-- Extracted information follows --
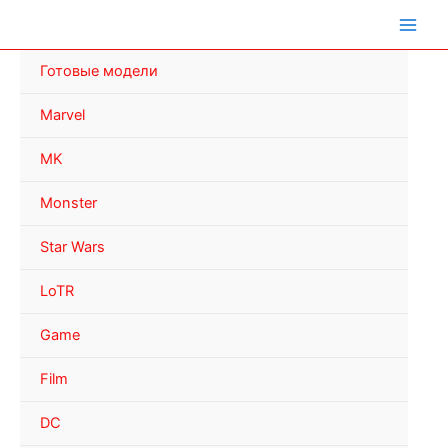
Перейти
к
содержимому
Готовые модели
Marvel
MK
Monster
Star Wars
LoTR
Game
Film
DC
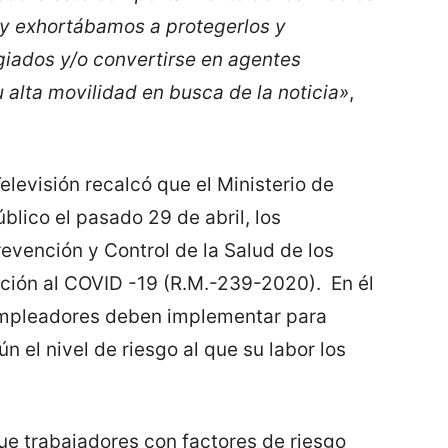
s y exhortábamos a protegerlos y
agiados y/o convertirse en agentes
u alta movilidad en busca de la noticia»
,
elevisión recalcó que el Ministerio de
blico el pasado 29 de abril, los
revención y Control de la Salud de los
ción al COVID -19 (R.M.-239-2020). En él
empleadores deben implementar para
n el nivel de riesgo al que su labor los
e trabajadores con factores de riesgo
-- Extracted information concluded --
Give back exactly the lines from the line holding "agiados y/o convertirse en agentes" through the last line of the listing, including both.

agiados y/o convertirse en agentes
u alta movilidad en busca de la noticia»
,
elevisión recalcó que el Ministerio de
blico el pasado 29 de abril, los
revención y Control de la Salud de los
ción al COVID -19 (R.M.-239-2020). En él
empleadores deben implementar para
n el nivel de riesgo al que su labor los
e trabajadores con factores de riesgo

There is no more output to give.